Tropicali

Nepente di Attenborough

Nepenthes attenboroughii

Gigantesca pianta carnivora scoperta su una montagna delle Filippine, il nepente di Attenborough produce enormi ascidie a campana capaci di digerire persino piccoli roditori.

Caratteristiche

Nome scientificoNepenthes attenboroughii
AltezzaFusto fino a ~1,5 m; ascidie fino a 30 cm
EsposizioneLuce intensa ma filtrata
AcquaElevata: substrato sempre umido
TerrenoUltramafico, povero, acido e drenante
TossicitàNon tossica
CrescitaLenta
TemperaturaFresca (highland), notti fredde
IrrigazioneAcqua piovana o distillata, substrato sempre umido

Una carnivora dedicata a David Attenborough

Il nepente di Attenborough è una spettacolare pianta carnivora, tra le più grandi del suo genere. Prende il nome dal celebre naturalista e divulgatore britannico Sir David Attenborough, grande appassionato di queste piante. È caratterizzato da ampie ascidie a forma di campana — le trappole a urna tipiche dei nepenti — che possono superare i 30 centimetri di altezza, sormontate da un coperchio stretto ed eretto. Il fusto può arrampicarsi fino a circa un metro e mezzo.

Habitat e distribuzione

È una specie strettamente endemica: cresce solo sulle pendici e sulla cima del Monte Victoria, una montagna ultramafica dell'isola di Palawan, nelle Filippine, tra i 1450 e i 1726 metri di quota. Vive quindi in un clima montano fresco, su suoli poveri e ricchi di metalli, dove la cattura degli insetti compensa la scarsità di nutrienti.

Trappole giganti

Le sue urne sono così ampie da poter intrappolare, oltre a una moltitudine di insetti, anche piccoli vertebrati come rane e roditori che vi cadono dentro e vengono lentamente digeriti dai succhi della pianta.

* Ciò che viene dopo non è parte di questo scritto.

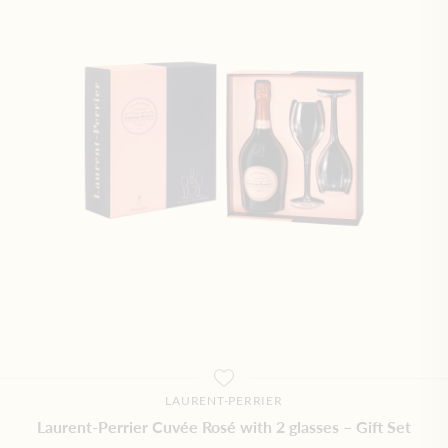
LAURENT-PERRIER
Laurent-Perrier Cuvée Rosé with 2 glasses – Gift Set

È un esempio impressionante di come una pianta possa "cacciare" prede sorprendentemente grandi.

Curiosità

La specie è stata individuata durante una spedizione nel 2007, dopo che alcune segnalazioni parlavano di piante insolitamente grandi in cima al monte, ed è stata descritta scientificamente nel 2009. La sua scoperta relativamente recente ricorda quante specie restino ancora da conoscere nelle montagne tropicali.

Conservazione

L'IUCN classifica la specie come in pericolo critico, a causa dell'areale minuscolo e della raccolta illegale per i collezionisti. La coltivazione richiede condizioni highland difficili da riprodurre; è una pianta rara, adatta solo a coltivatori molto esperti.

Consigli pratici

Idratazione

Fabbisogno idrico Elevata: substrato sempre umido: verifica sempre l'umidità del substrato prima di annaffiare.

Posizione

Predilige Luce intensa ma filtrata: garantisci la giusta esposizione e ruota la pianta per una crescita uniforme.

Substrato

Terreno consigliato: Ultramafico, povero, acido e drenante. Rinnova il substrato ogni 1-2 anni per non impoverirlo.

Foglie

Spolvera le foglie con un panno umido per favorire la fotosintesi.

Concimazione

Concima durante il periodo vegetativo (primavera-estate) e sospendi in inverno.

Pro

  • Ascidie giganti a campana spettacolari
  • Può intrappolare anche piccoli vertebrati
  • Specie iconica dedicata a David Attenborough

Contro

  • In pericolo critico e rara
  • Difficilissima da coltivare: condizioni highland
  • Bersaglio della raccolta illegale

Domande frequenti

A chi è dedicata?
Al naturalista e divulgatore britannico Sir David Attenborough, grande appassionato del genere Nepenthes, in onore del quale è stata nominata.
Davvero cattura roditori?
Sì, occasionalmente. Le sue ascidie a campana sono così grandi da poter intrappolare, oltre agli insetti, anche piccoli vertebrati come rane e roditori, digeriti dai succhi della pianta.
Dove cresce?
Solo sul Monte Victoria, nell'isola di Palawan (Filippine), tra 1450 e 1726 metri di quota, su suoli ultramafici poveri di nutrienti.
È una specie a rischio?
Sì, è classificata in pericolo critico dall'IUCN: il suo areale è minuscolo ed è minacciata dalla raccolta illegale per i collezionisti.